REQUIREMENT:
All entries must be repeated exactly; do not include the pictures.
+-------+
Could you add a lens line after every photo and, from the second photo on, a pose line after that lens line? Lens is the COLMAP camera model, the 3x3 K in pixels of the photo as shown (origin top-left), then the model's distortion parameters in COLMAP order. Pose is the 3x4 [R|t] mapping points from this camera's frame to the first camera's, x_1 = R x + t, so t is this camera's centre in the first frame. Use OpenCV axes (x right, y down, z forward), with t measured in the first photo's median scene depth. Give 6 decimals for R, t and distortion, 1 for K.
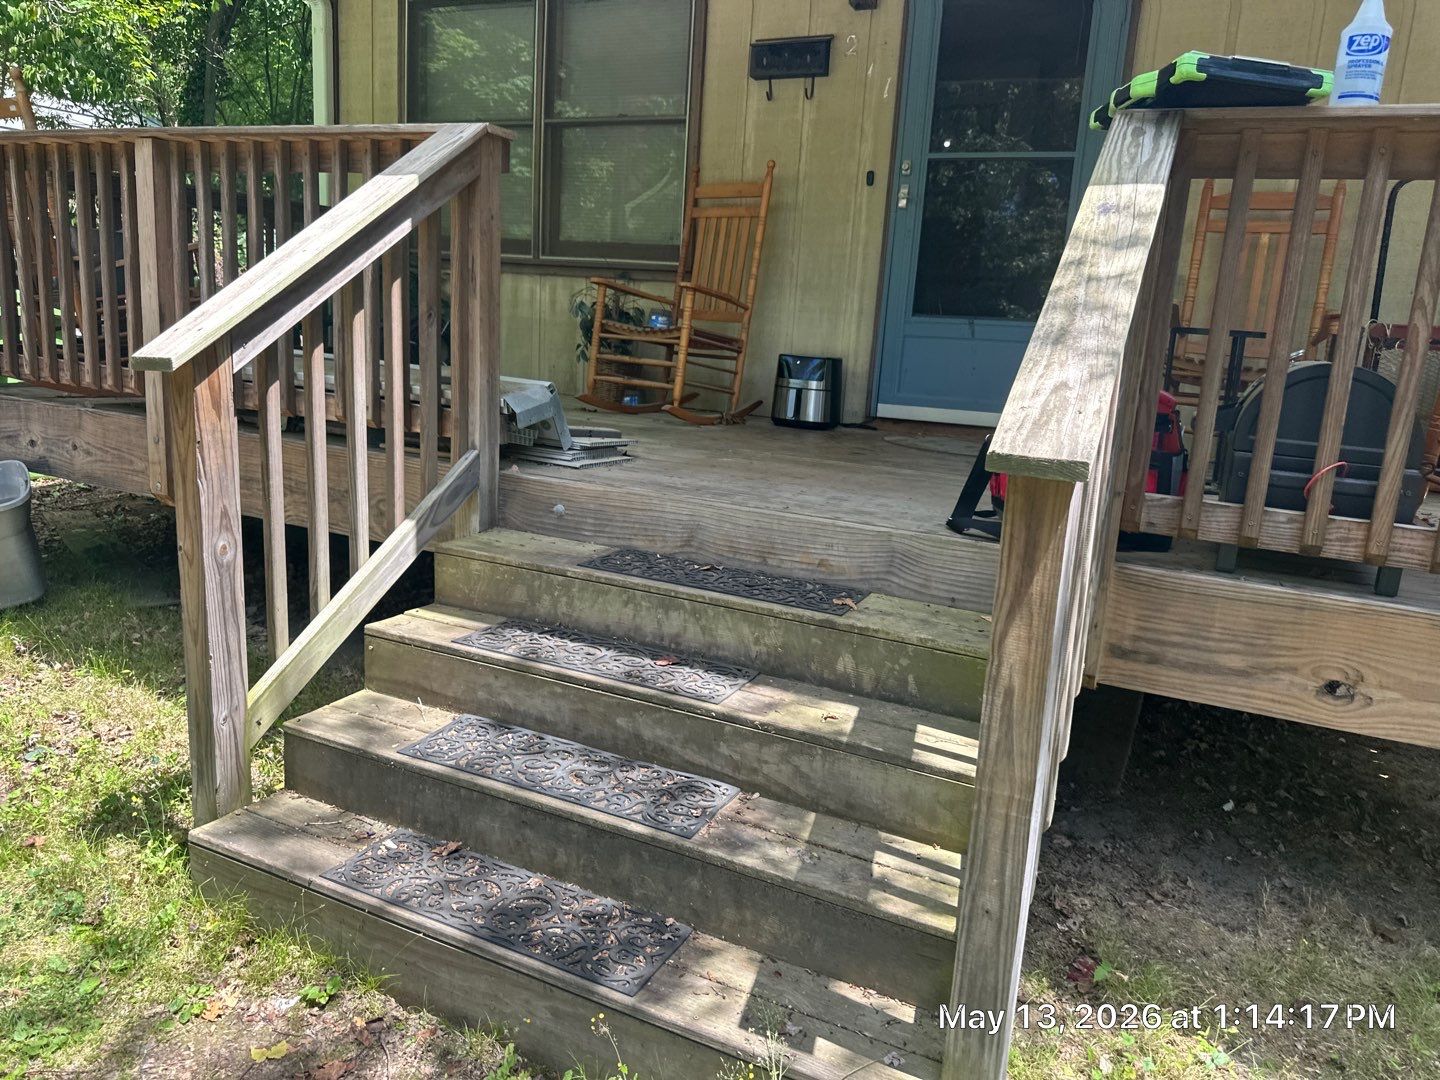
lens RADIAL K [[1066.2, 0, 716.2], [0, 1066.2, 537.5], [0, 0, 1]] dist [0.100570, -0.160330]
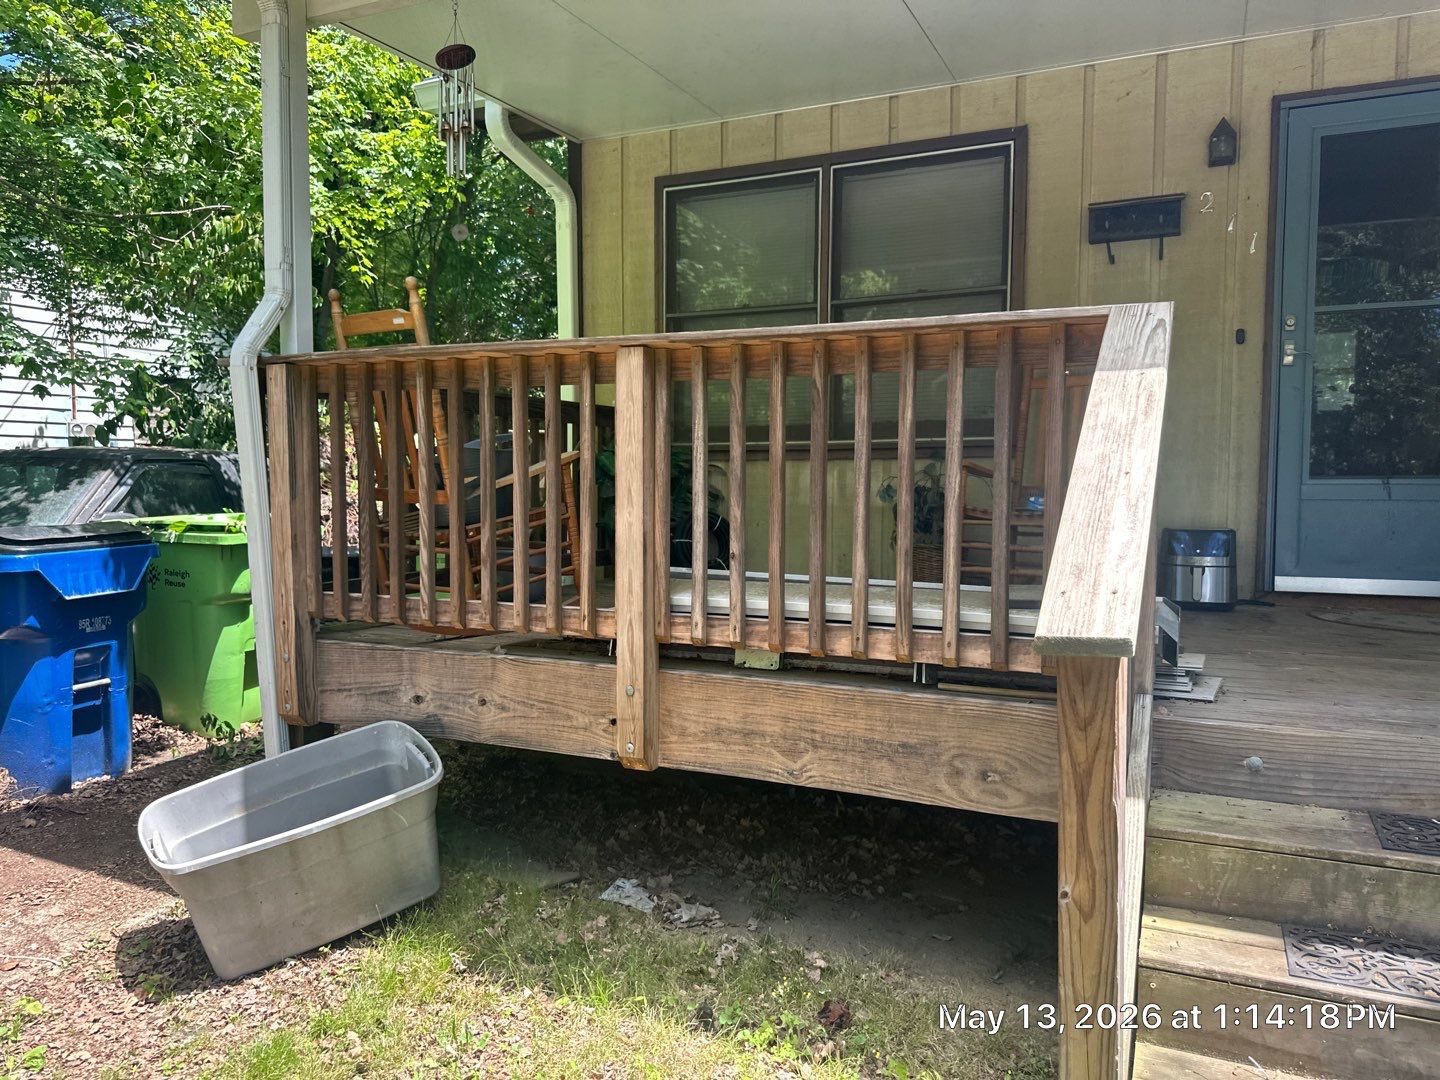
lens RADIAL K [[1056.6, 0, 719.3], [0, 1056.6, 532.7], [0, 0, 1]] dist [0.085365, -0.088542]
pose [[0.997513, -0.065153, 0.026903, -0.421472], [0.068382, 0.987058, -0.145051, -0.080815], [-0.017105, 0.146530, 0.989058, 0.154397]]
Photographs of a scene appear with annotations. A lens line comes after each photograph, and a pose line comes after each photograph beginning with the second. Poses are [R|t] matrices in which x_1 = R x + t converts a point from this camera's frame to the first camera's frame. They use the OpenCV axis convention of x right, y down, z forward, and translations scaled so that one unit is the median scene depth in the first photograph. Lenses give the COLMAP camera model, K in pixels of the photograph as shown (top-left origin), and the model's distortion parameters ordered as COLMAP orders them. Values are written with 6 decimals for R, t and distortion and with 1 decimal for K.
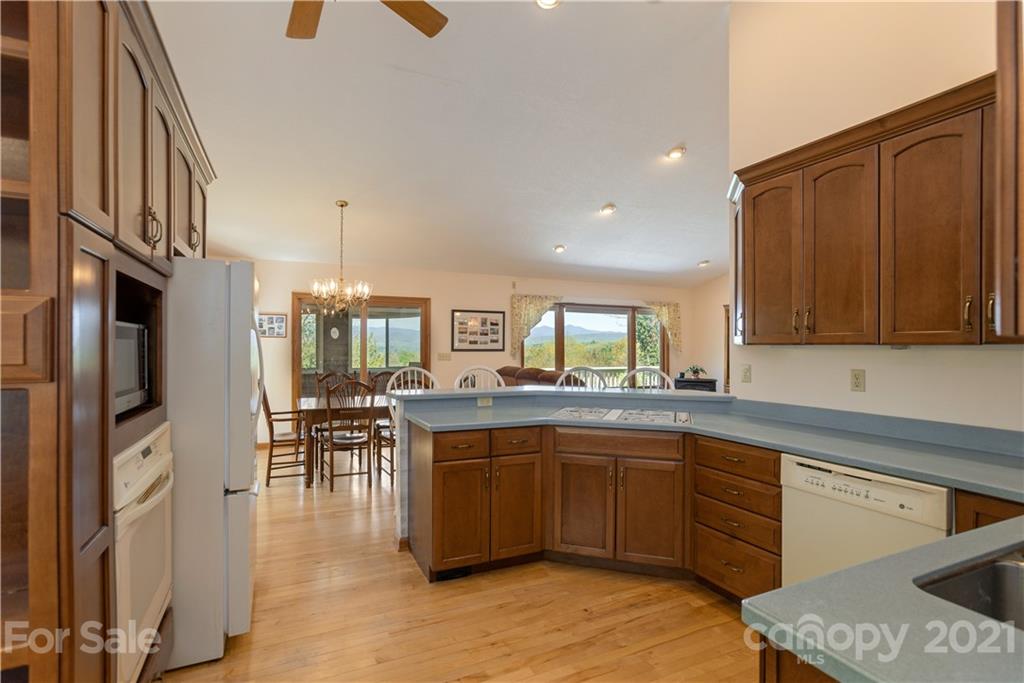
lens RADIAL K [[494.2, 0, 505.3], [0, 494.2, 346.3], [0, 0, 1]] dist [-0.021861, 0.007515]
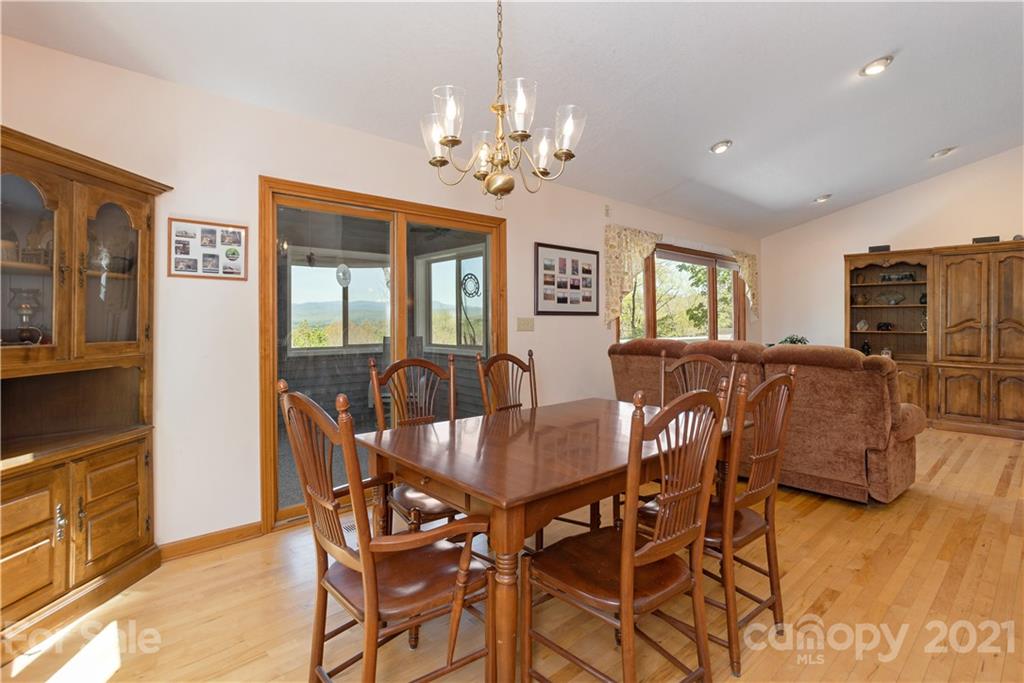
lens RADIAL K [[494.2, 0, 505.9], [0, 494.2, 321.7], [0, 0, 1]] dist [-0.021861, 0.007515]
pose [[0.957795, -0.007821, 0.287347, -0.298225], [0.007769, 0.999969, 0.001321, 0.016488], [-0.287349, 0.000967, 0.957826, 0.445088]]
+-------+
RESULT OF THIS EXERCISE:
Could you add a lens line after every photo and, from the second photo on, a pose line after that lens line? Lens is the COLMAP camera model, the 3x3 K in pixels of the photo as shown (origin top-left), then the model's distortion parameters in COLMAP order. Pose is the 3x4 [R|t] mapping points from this camera's frame to the first camera's, x_1 = R x + t, so t is this camera's centre in the first frame. Use OpenCV axes (x right, y down, z forward), with t measured in the first photo's median scene depth. Give 6 decimals for R, t and distortion, 1 for K.
lens RADIAL K [[1066.2, 0, 716.2], [0, 1066.2, 537.5], [0, 0, 1]] dist [0.100570, -0.160330]
lens RADIAL K [[1056.6, 0, 719.3], [0, 1056.6, 532.7], [0, 0, 1]] dist [0.085365, -0.088542]
pose [[0.997513, -0.065153, 0.026903, -0.421472], [0.068382, 0.987058, -0.145051, -0.080815], [-0.017105, 0.146530, 0.989058, 0.154397]]
Photographs of a scene appear with annotations. A lens line comes after each photograph, and a pose line comes after each photograph beginning with the second. Poses are [R|t] matrices in which x_1 = R x + t converts a point from this camera's frame to the first camera's frame. They use the OpenCV axis convention of x right, y down, z forward, and translations scaled so that one unit is the median scene depth in the first photograph. Lenses give the COLMAP camera model, K in pixels of the photograph as shown (top-left origin), and the model's distortion parameters ordered as COLMAP orders them. Values are written with 6 decimals for R, t and distortion and with 1 decimal for K.
lens RADIAL K [[494.2, 0, 505.3], [0, 494.2, 346.3], [0, 0, 1]] dist [-0.021861, 0.007515]
lens RADIAL K [[494.2, 0, 505.9], [0, 494.2, 321.7], [0, 0, 1]] dist [-0.021861, 0.007515]
pose [[0.957795, -0.007821, 0.287347, -0.298225], [0.007769, 0.999969, 0.001321, 0.016488], [-0.287349, 0.000967, 0.957826, 0.445088]]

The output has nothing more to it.